Dennis Prager Sues YouTube For Filtering His Videos In A Way He Doesn't Like
from the prageru-tube dept
Dennis Prager is the rather affable conservative radio host and commentator whose chief skill appears to be in presenting laughably simple answers to immeasurably complex questions. Whatever your politics, it should be fairly clear that he’s of a certain mold that tends to see political opponent boogeymen around every corner, hiding under his bed, and defiling his breakfast cereal. Those types exist on both sides of the aisle, of course, but it’s important to understand Prager’s paranoia when digesting his lawsuit against YouTube over how the site is filtering the videos his organization creates.
PragerU was founded in 2011 by Dennis Prager, a prominent conservative writer and radio talk show host. The organization is a nonprofit that espouses conservative viewpoints on various issues by means of short, animated videos, which it posts on its own website, as well as its YouTube channel.
From the filing itself:
Google/YouTube have represented that their platforms and services are intended to effectuate the exercise free speech among the public. As applied to PragerU, Google/YouTube use their restricted mode filtering not to protect younger or sensitive viewers from ‘inappropriate’ video content, but as a political gag mechanism to silence PragerU.
Let’s get the easy part of this out of the way. Section 230 of the Communications Decency Act clearly outlines that YouTube is not to be punished for its attempt to filter content.
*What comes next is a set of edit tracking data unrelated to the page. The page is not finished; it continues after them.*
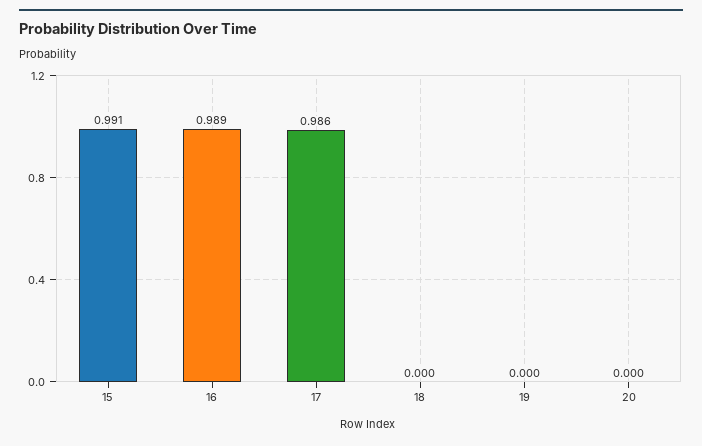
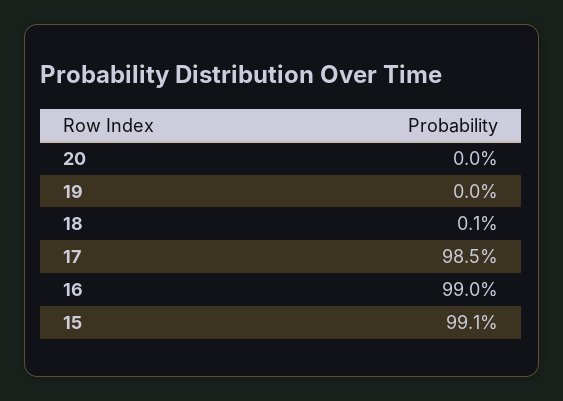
16: 0.989 -> 0.99
17: 0.986 -> 0.985
18: 0 -> 0.001

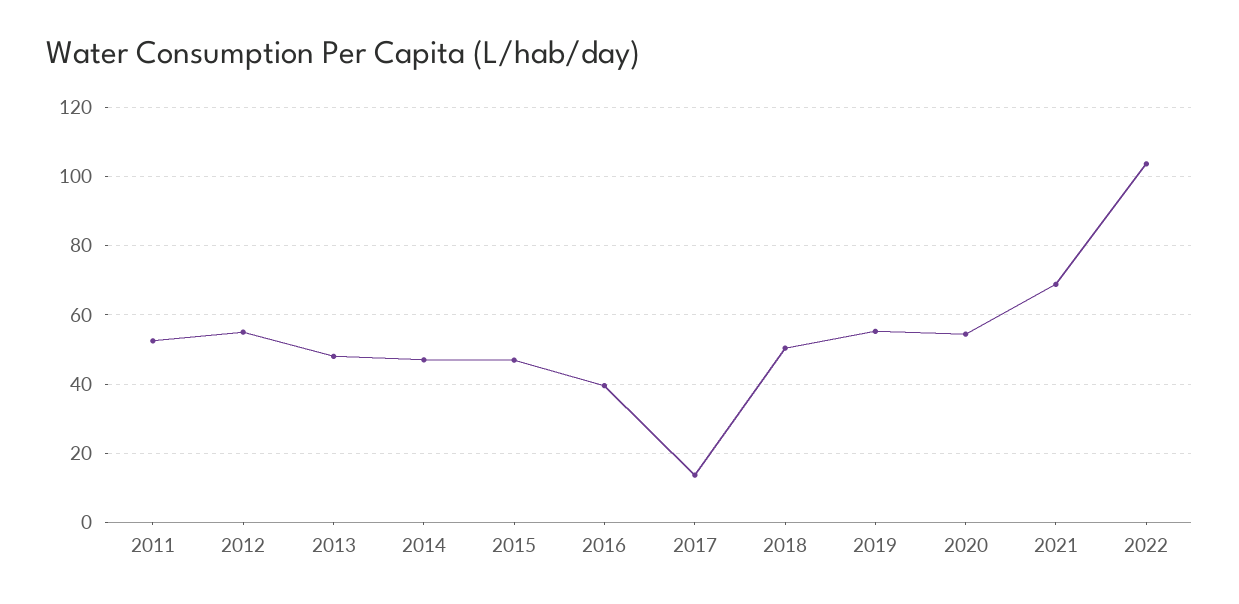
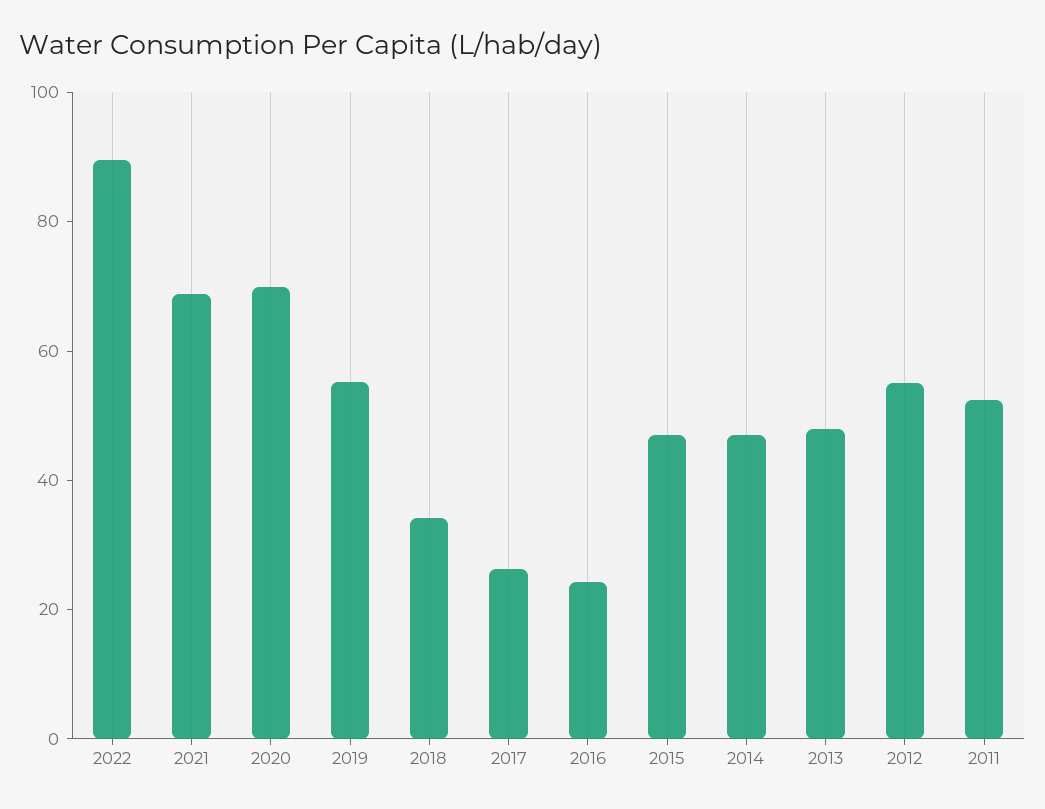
2016: 40 -> 25
2017: 14 -> 25
2018: 50 -> 35
2020: 54 -> 70
2022: 104 -> 90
The most relevant section is:
(c)Protection for “Good Samaritan” blocking and screening of offensive material
(1)Treatment of publisher or speaker: No provider or user of an interactive computer service shall be treated as the publisher or speaker of any information provided by another information content provider.
(2)Civil liabilityNo provider or user of an interactive computer service shall be held liable on account of—
(A)any action voluntarily taken in good faith to restrict access to or availability of material that the provider or user considers to be obscene, lewd, lascivious, filthy, excessively violent, harassing, or otherwise objectionable, whether or not such material is constitutionally protected; or
(B) any action taken to enable or make available to information content providers or others the technical means to restrict access to material described in paragraph (1).
That pretty clearly states that service providers can filter as they please and are not open to retribution from those using their platforms who don’t care for how the filtering is being done. Making the First Amendment claims, in light of that, is a strategy likely without much purchase.
But the filing is even more frustrating than that. In typical Prager fashion, the case against YouTube is laid out as one of a liberal conspiracy against a conservative non-profit. Reading through most of the filing, you would be forgiven for thinking that YouTube had an army of folks manning computers manually censoring nothing but conservative speech, almost certainly with copies of Karl Marx’s greatest hits on the desk next to them. But then the filing notes, apparently as evidence for its claims:
PragerU is not the first video blogger or “vlogger” to be discriminated against by Google/YouTube because of the speaker’s perceived identity. On March 19, 2017, Google/YouTube publicly admitted that they improperly censored videos using their restricted mode filtering that were posted or produced by members of the LGBTQ community based on the identity and orientation of the speaker rather than the content of the video. In response to complaints from the LGBTQ community and other civil rights critics, Google/YouTube removed all restricted filtering on videos posted or produced by LGBTQ members and groups, and changed their policy, filtering algorithm, and manual review policies to ensure that videos posted by LGBTQ vloggers were not being censored solely because of the identity of the speaker.
While Prager makes much of how YouTube lifted the restrictions on the LGBTQ content, what he’s actually demonstrating is the truth: YouTube sucks at filtering its content. While Prager has no First Amendment right to YouTube’s soapbox, his own filing has stumbled upon the real problem and the likely reason that YouTube has been flagging some of his videos: filtering correctly is hard, if not impossible. Of course it is, particularly for YouTube, which deals with hours of content uploaded every minute. Who would expect any filtering mechanism put in place to not have collateral damage?
The truth is likely that the YouTube folks responding to complaints about filter-mishaps are quite busy because the site isn’t very good at filtering content. And, yes, it sucks that Prager’s content has these filtering restrictions put on them. Whatever you think of the man, his videos are not obscene.
But First Amendment violations and the output of a great liberal conspiracy they are not.